В участок, стало быть, не пошла. А больше ей идти и впрямь некуда было. Наши-то с ней поладили. Лечила она их… С мелкими возилась. А только все одно – не хитровская: донес бы кто, или иначе сгинула. Главное, не по ней была такая жизнь, вот что.

И однажды она исчезла. Только записку оставила: спасибо тебе, милый Корней, за все, прости и прощай.

Я думал, что больше не увижу ее никогда. И пил я… так, как никогда не пил – ни до ни после. Все вокруг думали, что сдохну. Не сдох. Все ждал чего-то. И дождался.

Много лет спустя однажды вечером на Хитровке девочка появилась: платье все в саже, глаза – дикие. Говорит: я – Люша, меня к вам, Корней Тимофеевич, колдунья Липа прислала.

Тогда-то я и понял окончательно, что Бог – есть, и по его попущению за каждым, даже за самым пропащим, личный ангел присматривает…

И вот теперь мы с ней, с Липой, под Его рукой вконец сойдемся… и теперь-то я стану ей… нужен.

* * *

– Дедушка Корней, ты устал? Может, тебе подать чего? Водички? Кваску? Или лицо губкой обтереть?

– Нет, – с трудом вымолвил умирающий. – Пить не хочу. Хочется напоследок красивого чего-нибудь… Как лес… или небо…
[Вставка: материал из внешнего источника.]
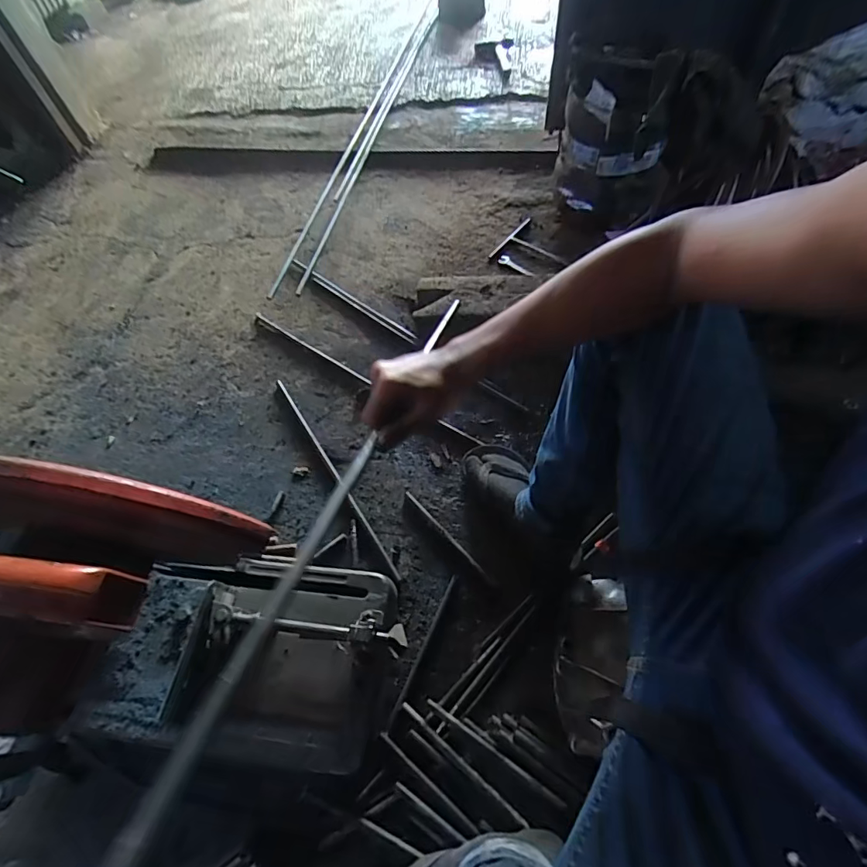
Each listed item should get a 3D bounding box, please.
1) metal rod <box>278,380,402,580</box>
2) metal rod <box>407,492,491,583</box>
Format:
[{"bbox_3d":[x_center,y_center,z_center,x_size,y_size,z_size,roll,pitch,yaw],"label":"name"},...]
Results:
[{"bbox_3d":[-0.186,0.062,0.864,0.011,0.012,0.471,-31,62,-13],"label":"metal rod"},{"bbox_3d":[0.021,0.170,0.791,0.010,0.004,0.204,-39,64,-17],"label":"metal rod"}]

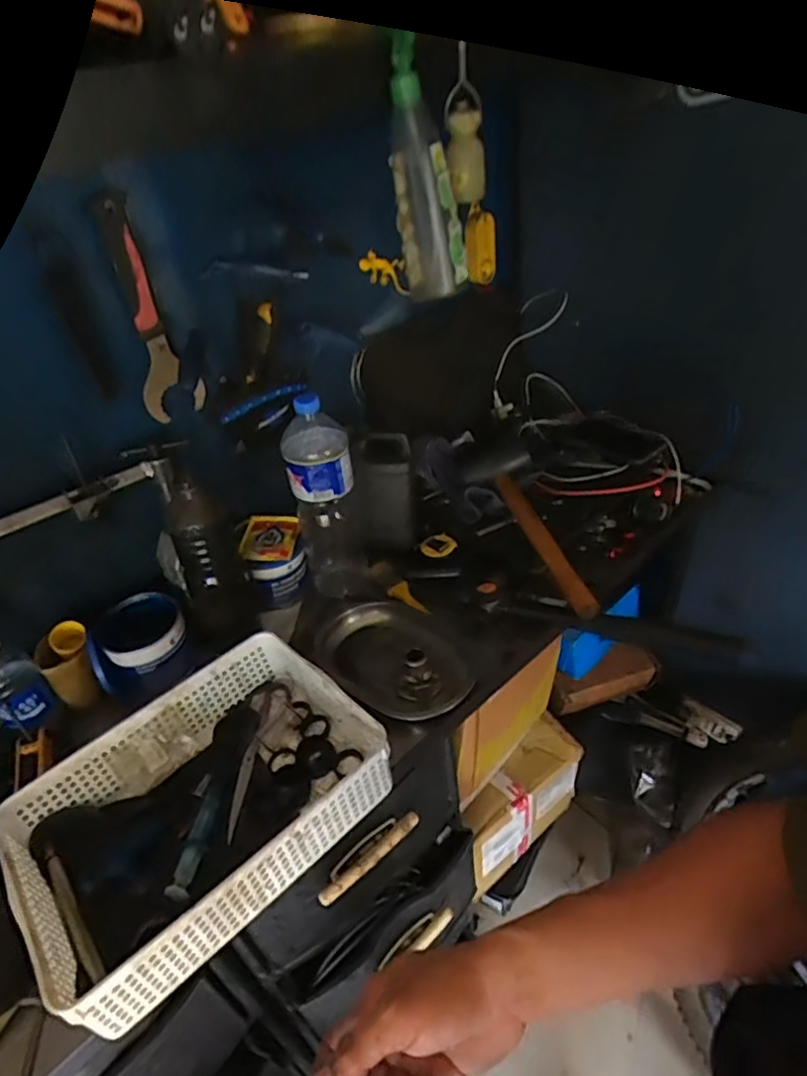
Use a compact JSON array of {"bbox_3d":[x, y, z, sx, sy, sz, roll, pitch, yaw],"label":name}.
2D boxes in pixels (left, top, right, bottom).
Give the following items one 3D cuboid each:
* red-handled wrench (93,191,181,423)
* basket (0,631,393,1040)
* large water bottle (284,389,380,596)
[{"bbox_3d":[-0.298,-0.255,0.688,0.021,0.231,0.060,17,44,27],"label":"red-handled wrench"},{"bbox_3d":[-0.205,0.265,0.620,0.325,0.093,0.252,-33,45,-29],"label":"basket"},{"bbox_3d":[-0.106,-0.052,0.849,0.093,0.317,0.086,-10,39,-4],"label":"large water bottle"}]

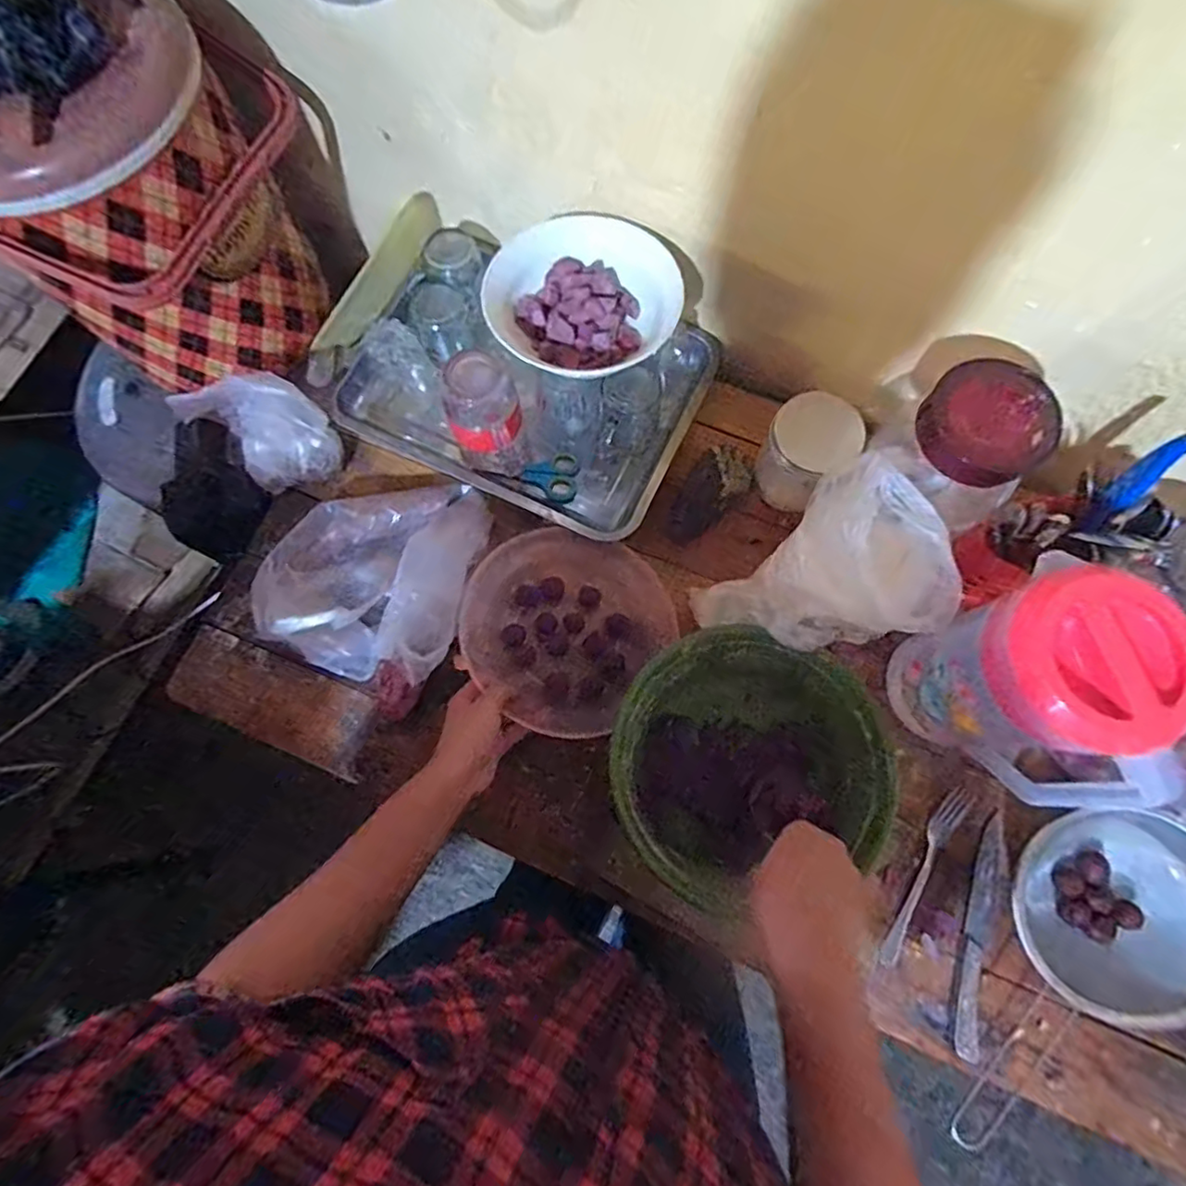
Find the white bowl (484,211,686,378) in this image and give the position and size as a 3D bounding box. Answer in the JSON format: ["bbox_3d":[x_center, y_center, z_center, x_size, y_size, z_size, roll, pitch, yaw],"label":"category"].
[{"bbox_3d":[-0.009,-0.295,0.617,0.169,0.057,0.181,0,75,0],"label":"white bowl"}]

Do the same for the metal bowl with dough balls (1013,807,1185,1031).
[{"bbox_3d":[0.451,0.275,0.541,0.168,0.093,0.159,0,75,0],"label":"metal bowl with dough balls"}]

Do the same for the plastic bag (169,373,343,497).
[{"bbox_3d":[-0.354,-0.180,0.668,0.132,0.093,0.099,37,78,10],"label":"plastic bag"}]

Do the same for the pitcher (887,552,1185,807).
[{"bbox_3d":[0.356,0.076,0.499,0.146,0.191,0.113,41,79,10],"label":"pitcher"}]

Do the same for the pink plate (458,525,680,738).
[{"bbox_3d":[-0.029,0.027,0.628,0.189,0.039,0.208,37,64,-1],"label":"pink plate"}]

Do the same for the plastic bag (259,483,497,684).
[{"bbox_3d":[-0.222,-0.029,0.620,0.206,0.096,0.214,14,76,4],"label":"plastic bag"}]

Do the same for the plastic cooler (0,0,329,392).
[{"bbox_3d":[-0.463,-0.428,0.653,0.293,0.306,0.276,-19,76,-4],"label":"plastic cooler"}]

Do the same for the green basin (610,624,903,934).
[{"bbox_3d":[0.141,0.151,0.559,0.240,0.107,0.206,17,76,5],"label":"green basin"}]

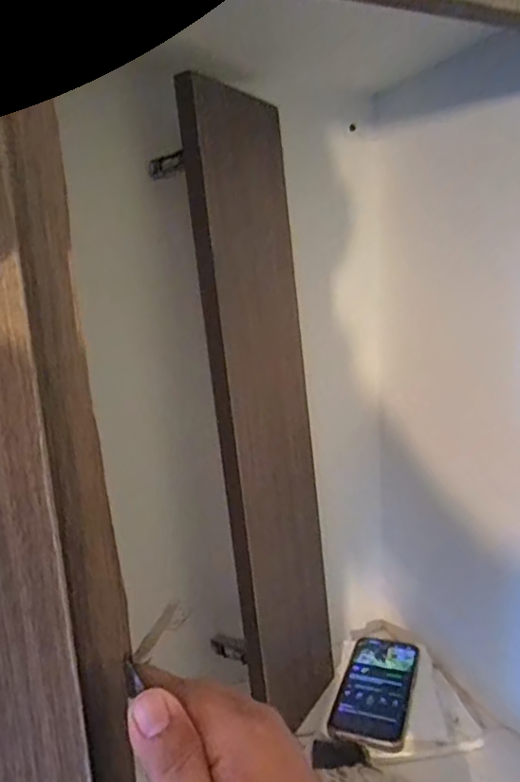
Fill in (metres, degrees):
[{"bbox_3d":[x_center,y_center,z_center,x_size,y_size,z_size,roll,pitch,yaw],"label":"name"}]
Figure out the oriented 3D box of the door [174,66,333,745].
[{"bbox_3d":[0.013,0.037,0.627,0.022,0.660,0.162,0,11,32],"label":"door"}]

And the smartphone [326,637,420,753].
[{"bbox_3d":[0.135,0.339,0.670,0.080,0.004,0.162,1,12,22],"label":"smartphone"}]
Оля замялась, наморщила лоб, повела глазами из стороны в сторону. Скомкала зажатый в пальцах, насквозь промокший от слез платок. Чего же он хочет?

– Кашпаречек, я не понимаю, помоги мне…

Словно тень от стены комнаты отделился Кашпарек и выпустил на пол свою марионетку. Медленными, трудными движениями она забралась на кровать, скрестив ноги, уселась у правой руки умирающего и негромко заговорила:

Есть в светлости осенних вечеров Умильная, таинственная прелесть!.. Зловещий блеск и пестрота дерев, Багряных листьев томный, легкий шелест, Туманная и тихая лазурь Над грустно-сиротеющей землею И, как предчувствие сходящих бурь, Порывистый, холодный ветр порою, Ущерб, изнеможенье – и на всем Та кроткая улыбка увяданья, Что в существе разумном мы зовем Божественной стыдливостью страданья!..

Кашпарек замолчал.

Стало тихо, слышно было только клокочущее дыхание Корнея.

– Спасибо вам! – поблагодарил старик и добавил. – Что ж, пора мне. Пойду уж к ней, к Липе… Она, небось, там ждет и уже ругаться изготовилась, что я опять все испортил…

Оля тихо плакала.

Кашпарек и его кукла улыбались.

Филимон с Акулиной в горнице пили чай из самовара и, не сговариваясь между собой, думали об одном и том же.